Wave Hill
675 West 252nd Street, 718-549-3200
Bronx
March 3 - May 25, 2007
Reception: Sunday, April 15, 1 - 4:30 PM
Web Site
Emily Dickinson, Rendered brings to Wave Hill, a public garden and cultural center, ten contemporary artists who have been drawn to Dickinson’s observations about nature through her writing. While known to be reclusive, especially later in life, Dickinson enjoyed walks in the woods and working in her garden. From the writing desk in her Amherst, MA, home, she could view the world outside her window. Curator Jennifer McGregor comments, “For artists in the show, what fascinates is not just Dickinson’s poetry, but her example as an artist, and the intimate, tactile quality of her relationship with nature. The artists explore different facets of her life and work in relationship to their own.”

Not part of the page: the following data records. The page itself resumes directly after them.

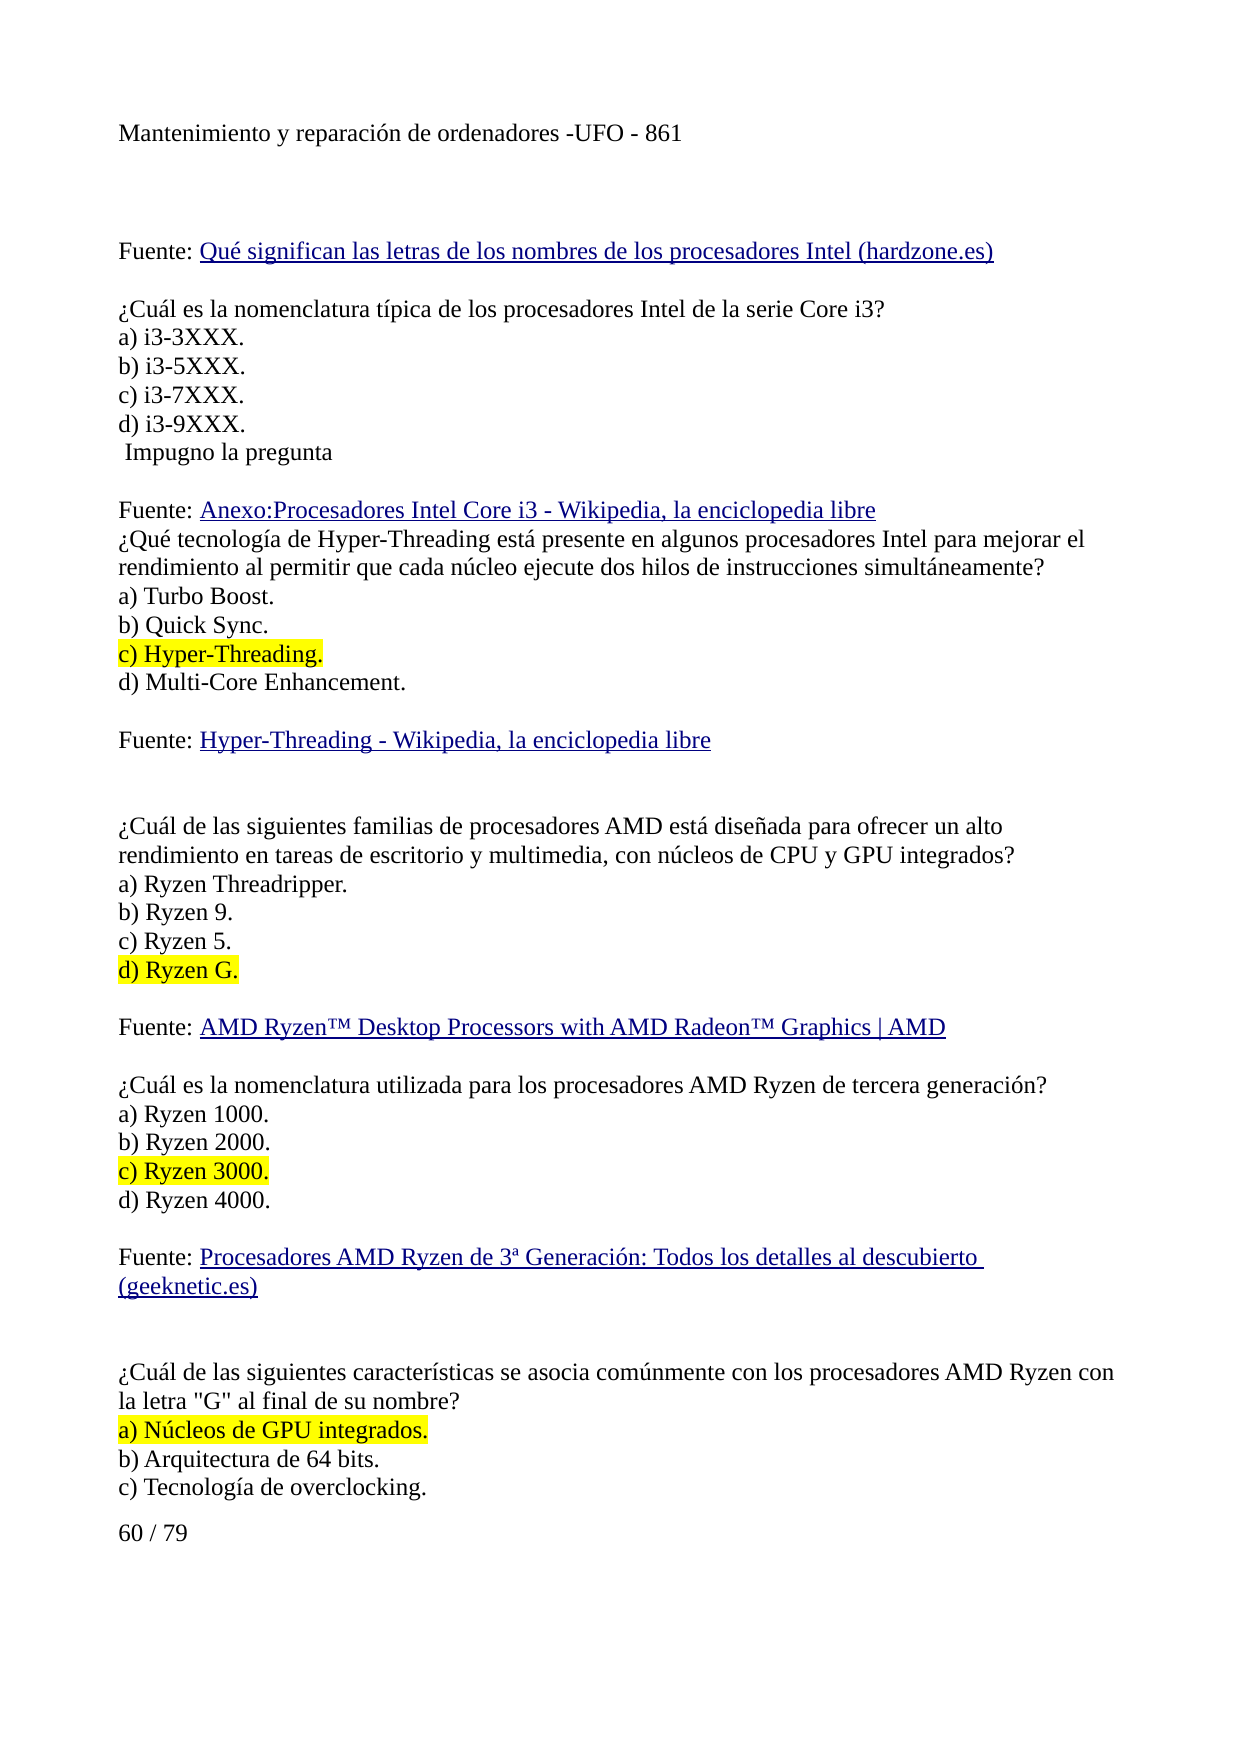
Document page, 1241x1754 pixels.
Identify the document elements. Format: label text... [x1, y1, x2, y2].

text d) Ryzen 4000. [118, 1185, 1122, 1214]
text ¿Cuál es la nomenclatura utilizada para los procesadores AMD Ryzen de tercera generación? [118, 1070, 1122, 1099]
text b) Quick Sync. [118, 610, 1122, 639]
text a) Núcleos de GPU integrados. [118, 1415, 1122, 1444]
text Impugno la pregunta [118, 437, 1122, 466]
text b) i3-5XXX. [118, 351, 1122, 380]
text b) Ryzen 2000. [118, 1127, 1122, 1156]
text Fuente: Qué significan las letras de los nombres de los procesadores Intel (hardzone.es) [118, 236, 1122, 294]
text a) Turbo Boost. [118, 581, 1122, 610]
text c) Hyper-Threading. [118, 639, 1122, 667]
text d) i3-9XXX. [118, 409, 1122, 437]
text c) Tecnología de overclocking. [118, 1472, 1122, 1501]
text d) Ryzen G. [118, 955, 1122, 984]
text Fuente: Hyper-Threading - Wikipedia, la enciclopedia libre [118, 725, 1122, 754]
text a) i3-3XXX. [118, 322, 1122, 351]
text ¿Qué tecnología de Hyper-Threading está presente en algunos procesadores Intel para mejorar el rendimiento al permitir que cada núcleo ejecute dos hilos de instrucciones simultáneamente? [118, 524, 1122, 581]
text ¿Cuál de las siguientes familias de procesadores AMD está diseñada para ofrecer un alto rendimiento en tareas de escritorio y multimedia, con núcleos de CPU y GPU integrados? [118, 811, 1122, 869]
text Fuente: Anexo:Procesadores Intel Core i3 - Wikipedia, la enciclopedia libre [118, 495, 1122, 524]
text c) Ryzen 5. [118, 926, 1122, 955]
text b) Arquitectura de 64 bits. [118, 1444, 1122, 1472]
text ¿Cuál de las siguientes características se asocia comúnmente con los procesadores AMD Ryzen con la letra "G" al final de su nombre? [118, 1357, 1122, 1415]
text a) Ryzen Threadripper. [118, 869, 1122, 897]
text b) Ryzen 9. [118, 897, 1122, 926]
text Fuente: AMD Ryzen™ Desktop Processors with AMD Radeon™ Graphics | AMD [118, 1012, 1122, 1041]
text c) i3-7XXX. [118, 380, 1122, 409]
text d) Multi-Core Enhancement. [118, 667, 1122, 696]
text ¿Cuál es la nomenclatura típica de los procesadores Intel de la serie Core i3? [118, 294, 1122, 322]
text Fuente: Procesadores AMD Ryzen de 3ª Generación: Todos los detalles al descubierto (geeknetic.es) [118, 1242, 1122, 1357]
text c) Ryzen 3000. [118, 1156, 1122, 1185]
text a) Ryzen 1000. [118, 1099, 1122, 1127]
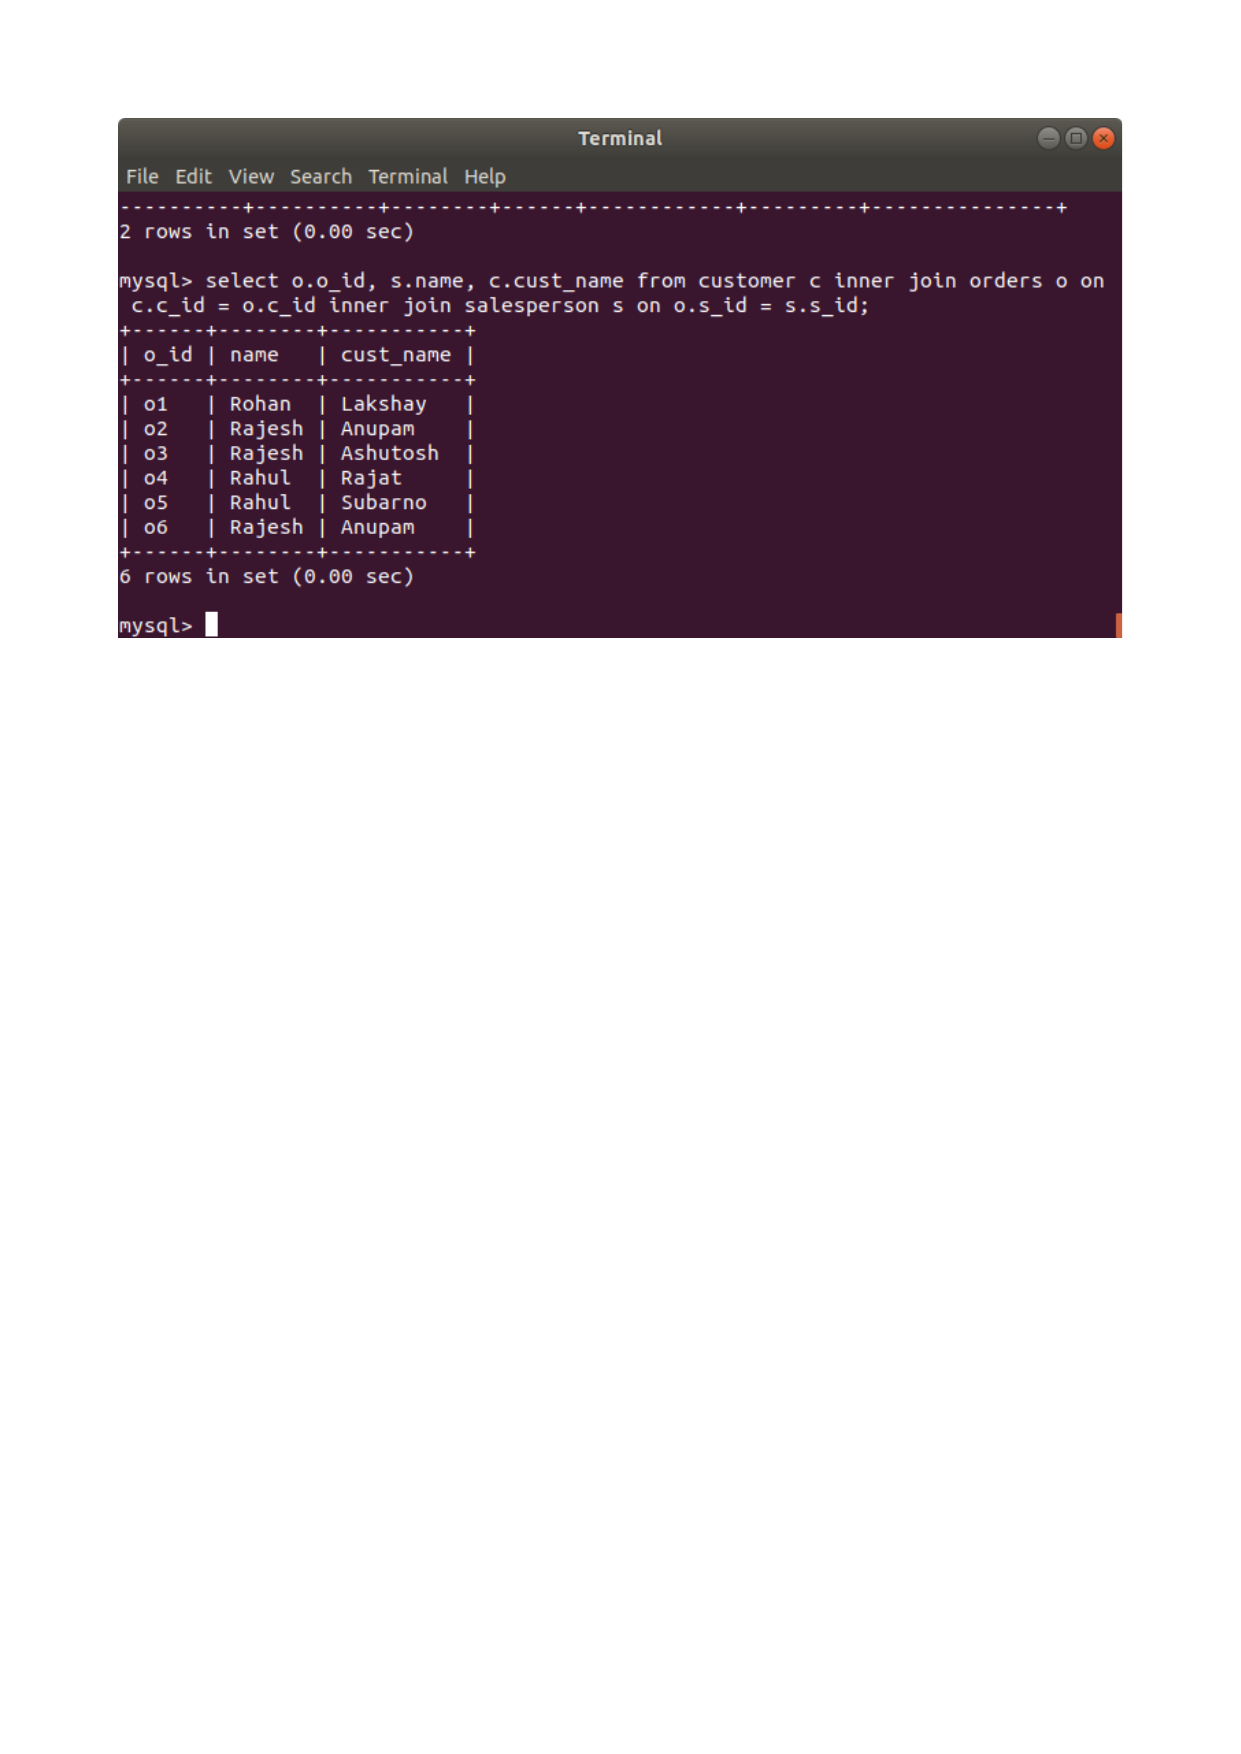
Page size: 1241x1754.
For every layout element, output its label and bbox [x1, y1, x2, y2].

picture [118, 118, 1123, 638]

For When they come back – if Blossoms do, Brece Honeycutt overlays Dickinson’s poems in Wave Hill’s Wild and Flower Gardens in concert with the unfolding of the spring season. Utilizing Glyndor Gallery’s Hudson River views, Francis Cape’s secluded desk and photograph of the garden in winter allude to Dickinson’s struggle with her absent god. Peter Edlund’s oil paintings are based on specific poems. Marina Zurkow’s hanging brugmansia-shaped sculptures contain animation of Dickinson-inspired garden characters.
Emily Dickinson Rendered is the first of three exhibitions Wave Hill presents in 2007 that explore 19th-century American writing about nature through the lens of contemporary art. The influence of 19th-century notions about nature is felt throughout Wave Hill, in its landscape, architecture and Palisades views. This series has been conceived in response to Wave Hill’s connection to that period, beginning as a former estate from 1843, and to provide an opportunity for contemporary artists to interpret writings of Dickinson, Henry David Thoreau (June 6-August 26), Bronx resident Edgar Allen Poe and Wave Hill House resident Mark Twain (September 13-December 16). Curated by Jennifer McGregor.